Oder W, Dal Bianco P, Kollegger H, Zeiler K, Binder H, Deecke L
Department of Neurology, University of Vienna, Austria.
Scand J Rehabil Med. 1990;22(2):85-91.
Sixty-seven patients surviving spontaneous subarachnoid haemorrhage (SAH) have been followed up for 2-12 years (mean: 7 years) in order to determine prognostic factors concerning the long-term disability in familial and social functioning. A correlation was found between the severity of the neurological deficit at the time of admission and the degree of familial and social disability at the end of the observation period. In addition, the Barthel-Index on discharge was shown to be of prognostic value for readjustment for social--but not for familial--functioning. Other clinical variables in the acute stage, however, including source of bleeding, sex, age, interval between SAH and admission, level of consciousness, cognitive functions, as well as initial Hunt and Hess grading and Glasgow Coma Scale scoring, did not influence the long-term social prognosis. Furthermore, residual neurological signs, cognitive dysfunctions, and the Glasgow Outcome score on discharge were not related to the extent of social handicap in the long-term outcome. At the end of the observation period, significant correlations were found between the presence of persisting neurological and cognitive deficits but also disability in ADL functions and occupational capacity and the decline in familial and social functioning.

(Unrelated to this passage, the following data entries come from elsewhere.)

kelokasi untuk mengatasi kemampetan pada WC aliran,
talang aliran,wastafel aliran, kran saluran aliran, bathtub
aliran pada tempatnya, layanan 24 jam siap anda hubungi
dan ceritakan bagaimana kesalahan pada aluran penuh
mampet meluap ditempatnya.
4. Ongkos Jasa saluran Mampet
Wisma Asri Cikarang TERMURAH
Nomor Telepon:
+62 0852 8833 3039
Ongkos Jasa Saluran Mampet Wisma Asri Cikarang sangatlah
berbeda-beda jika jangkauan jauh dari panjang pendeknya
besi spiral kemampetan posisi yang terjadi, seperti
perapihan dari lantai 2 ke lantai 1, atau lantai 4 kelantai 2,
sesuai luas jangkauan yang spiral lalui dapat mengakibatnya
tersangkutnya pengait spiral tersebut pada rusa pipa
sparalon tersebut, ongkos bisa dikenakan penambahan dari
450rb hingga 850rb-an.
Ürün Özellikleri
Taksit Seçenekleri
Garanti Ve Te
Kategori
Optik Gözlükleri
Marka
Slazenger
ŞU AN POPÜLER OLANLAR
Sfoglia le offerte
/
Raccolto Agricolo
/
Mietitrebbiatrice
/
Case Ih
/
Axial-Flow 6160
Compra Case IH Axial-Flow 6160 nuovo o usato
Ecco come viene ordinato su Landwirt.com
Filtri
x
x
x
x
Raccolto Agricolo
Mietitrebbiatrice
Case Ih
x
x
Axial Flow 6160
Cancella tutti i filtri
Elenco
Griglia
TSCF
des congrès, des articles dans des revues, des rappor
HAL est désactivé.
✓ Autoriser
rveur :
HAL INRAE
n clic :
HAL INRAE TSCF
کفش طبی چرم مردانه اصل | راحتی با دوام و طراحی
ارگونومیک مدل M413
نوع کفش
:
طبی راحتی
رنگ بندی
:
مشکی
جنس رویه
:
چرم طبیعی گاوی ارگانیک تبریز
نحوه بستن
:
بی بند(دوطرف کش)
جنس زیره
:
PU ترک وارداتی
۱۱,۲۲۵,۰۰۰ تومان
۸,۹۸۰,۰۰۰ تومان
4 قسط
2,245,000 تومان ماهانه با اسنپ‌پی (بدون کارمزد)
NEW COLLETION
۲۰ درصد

67例自发性蛛网膜下腔出血(SAH)幸存者接受了2至12年(平均7年)的随访,以确定与家庭和社会功能长期残疾相关的预后因素。研究发现,入院时神经功能缺损的严重程度与观察期末家庭和社会残疾程度之间存在相关性。此外,出院时的Barthel指数显示对社会功能的重新适应具有预后价值,但对家庭功能则不然。然而,急性期的其他临床变量,包括出血来源、性别、年龄、SAH与入院之间的间隔、意识水平、认知功能,以及初始Hunt和Hess分级及格拉斯哥昏迷量表评分,均未影响长期社会预后。此外,残留神经体征、认知功能障碍以及出院时的格拉斯哥预后评分与长期预后中的社会障碍程度无关。在观察期末,发现持续存在的神经和认知缺陷、日常生活活动功能和职业能力残疾与家庭和社会功能下降之间存在显著相关性。